#### 選んだ文章

☆ ☆ ☆

総務省の20年労働力調査
総務省の2020年労働力調査(速報値)によると、道内建設業の就業者数は前年比10・5%減の22万人で、4年ぶりの減少となった。一方、65歳以上の就業者は初の5万人台に乗った。高齢者の就業割合は22・7%と2割を超えていて、この10年で倍増したことになる。コロナ禍による経済沈下に伴って求人倍率が低下するなど労働市場も混迷から脱出できていないのが現状で、建設業の雇用も厳しい情勢が続きそうだ。
就業者から自営業者や家族従事者を除いた雇用者数は、5%減の19万人。雇用者数の比較でも65歳以上は3万人から4万人に増大していて、構成比は21・1%とやはり2割を超えている。
過去10年間の道内建設業就業者数を見ると、13年が最小の20万人だったのに対し、18、19年が最多の23万人と増加傾向だったが20年は減少に転じた。一方、65歳以上の高齢者の就業者数は11年が2万人台だったところ、14年には3万人、18年には4万人と一貫して増加傾向にあり、20年は初めて5万人台に乗せた。
就業者数に対する65歳以上の割合を見ると、11年は9・1%にとどまっていたものが、15年には13・6%、18年には17・4%と上昇を続け、20年は22・7%と初めて2割を超えた。

☆ ☆ ☆

データセットからの抜粋
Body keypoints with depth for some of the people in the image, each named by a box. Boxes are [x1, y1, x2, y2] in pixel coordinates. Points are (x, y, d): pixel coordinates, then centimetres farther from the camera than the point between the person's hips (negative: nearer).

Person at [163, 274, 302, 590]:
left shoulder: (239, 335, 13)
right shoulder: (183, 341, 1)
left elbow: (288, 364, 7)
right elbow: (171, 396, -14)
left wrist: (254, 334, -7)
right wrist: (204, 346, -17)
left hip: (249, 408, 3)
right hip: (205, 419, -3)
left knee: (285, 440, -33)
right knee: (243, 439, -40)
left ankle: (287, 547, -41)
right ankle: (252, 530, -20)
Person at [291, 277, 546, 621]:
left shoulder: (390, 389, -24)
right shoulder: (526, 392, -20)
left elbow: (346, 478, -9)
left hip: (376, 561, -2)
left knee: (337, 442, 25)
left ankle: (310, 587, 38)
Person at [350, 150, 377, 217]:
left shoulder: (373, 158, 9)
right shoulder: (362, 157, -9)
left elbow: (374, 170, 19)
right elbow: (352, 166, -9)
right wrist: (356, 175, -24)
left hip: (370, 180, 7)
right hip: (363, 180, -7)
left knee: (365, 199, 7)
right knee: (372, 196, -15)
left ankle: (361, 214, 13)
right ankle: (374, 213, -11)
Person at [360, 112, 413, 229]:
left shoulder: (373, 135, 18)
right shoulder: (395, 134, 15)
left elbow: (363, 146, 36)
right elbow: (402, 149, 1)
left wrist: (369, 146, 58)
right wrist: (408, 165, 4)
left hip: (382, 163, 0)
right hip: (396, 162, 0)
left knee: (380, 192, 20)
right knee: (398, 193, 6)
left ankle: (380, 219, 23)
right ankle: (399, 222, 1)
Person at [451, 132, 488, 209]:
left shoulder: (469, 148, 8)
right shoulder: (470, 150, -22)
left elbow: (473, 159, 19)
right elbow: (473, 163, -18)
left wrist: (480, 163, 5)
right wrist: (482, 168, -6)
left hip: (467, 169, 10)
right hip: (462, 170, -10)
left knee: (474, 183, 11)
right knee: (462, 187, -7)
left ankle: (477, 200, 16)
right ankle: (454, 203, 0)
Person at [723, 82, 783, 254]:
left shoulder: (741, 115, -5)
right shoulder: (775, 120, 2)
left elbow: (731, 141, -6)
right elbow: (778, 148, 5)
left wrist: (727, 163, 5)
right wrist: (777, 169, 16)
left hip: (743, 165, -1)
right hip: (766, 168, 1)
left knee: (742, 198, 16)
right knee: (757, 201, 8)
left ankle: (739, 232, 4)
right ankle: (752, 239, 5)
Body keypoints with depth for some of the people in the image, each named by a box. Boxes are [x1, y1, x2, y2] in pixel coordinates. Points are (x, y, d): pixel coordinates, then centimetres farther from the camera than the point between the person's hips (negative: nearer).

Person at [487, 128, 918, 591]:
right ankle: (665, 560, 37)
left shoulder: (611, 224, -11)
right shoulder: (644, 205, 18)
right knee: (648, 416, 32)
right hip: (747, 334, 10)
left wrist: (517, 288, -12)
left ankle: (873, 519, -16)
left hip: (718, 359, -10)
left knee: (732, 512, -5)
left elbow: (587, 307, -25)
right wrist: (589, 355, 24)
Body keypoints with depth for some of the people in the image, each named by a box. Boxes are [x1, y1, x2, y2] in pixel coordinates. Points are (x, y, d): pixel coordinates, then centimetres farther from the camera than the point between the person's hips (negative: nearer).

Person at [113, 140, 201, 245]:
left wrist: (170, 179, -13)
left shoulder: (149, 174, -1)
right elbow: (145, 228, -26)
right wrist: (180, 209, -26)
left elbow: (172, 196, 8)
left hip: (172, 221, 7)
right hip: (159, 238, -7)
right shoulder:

☆ ☆ ☆

#### やること
a: 道内建設業の就業者の記事のうち、「総務省の20年労働力調査」で始まり「年は初めて5万人台に乗せた。」まで続く部分を、「建設業」を「建築業」に置き換えて書き改めること。
b: 道内建設業の就業者の記事の続きを、最後の文の後から書くこと。
データは使わなくてよい。

#### 各問の解答
a:
総務省の20年労働力調査
総務省の2020年労働力調査(速報値)によると、道内建築業の就業者数は前年比10・5%減の22万人で、4年ぶりの減少となった。一方、65歳以上の就業者は初の5万人台に乗った。高齢者の就業割合は22・7%と2割を超えていて、この10年で倍増したことになる。コロナ禍による経済沈下に伴って求人倍率が低下するなど労働市場も混迷から脱出できていないのが現状で、建築業の雇用も厳しい情勢が続きそうだ。
就業者から自営業者や家族従事者を除いた雇用者数は、5%減の19万人。雇用者数の比較でも65歳以上は3万人から4万人に増大していて、構成比は21・1%とやはり2割を超えている。
過去10年間の道内建築業就業者数を見ると、13年が最小の20万人だったのに対し、18、19年が最多の23万人と増加傾向だったが20年は減少に転じた。一方、65歳以上の高齢者の就業者数は11年が2万人台だったところ、14年には3万人、18年には4万人と一貫して増加傾向にあり、20年は初めて5万人台に乗せた。

b:
道内の全産業就業者数は1・5%減の262万人だが、65歳以上は2・8%増の37万人(構成比14・1%)に増加。全国の建設業も同様に総就業者は1・4%減の492万人に対し、65歳以上が2・4%増の84万人(17・1%)で、道内産業界も建設業界も高齢化の傾向は明白だが、構成比では道内建設業が突出して高く、全国に先駆けて高齢化が進んでいる実態がうかがえる。
道内の有効求人倍率も4月から1倍を下回る状況が続く。20年は新型コロナウイルス感染症拡大に伴う外出自粛などにより、小売り・飲食を中心に業績が低迷し、求人数が減少したためだ。
一方の建設業の12月の有効求人倍率は、建築・土木・測量技術者が6・07倍、型枠・とびが5・23倍など、前年に比べ倍率は下がったものの依然として高止まりが続く。慢性化した人手不足が続き新規就業者が増えない場合、一層建設業界の高齢者割合が増加することも懸念される。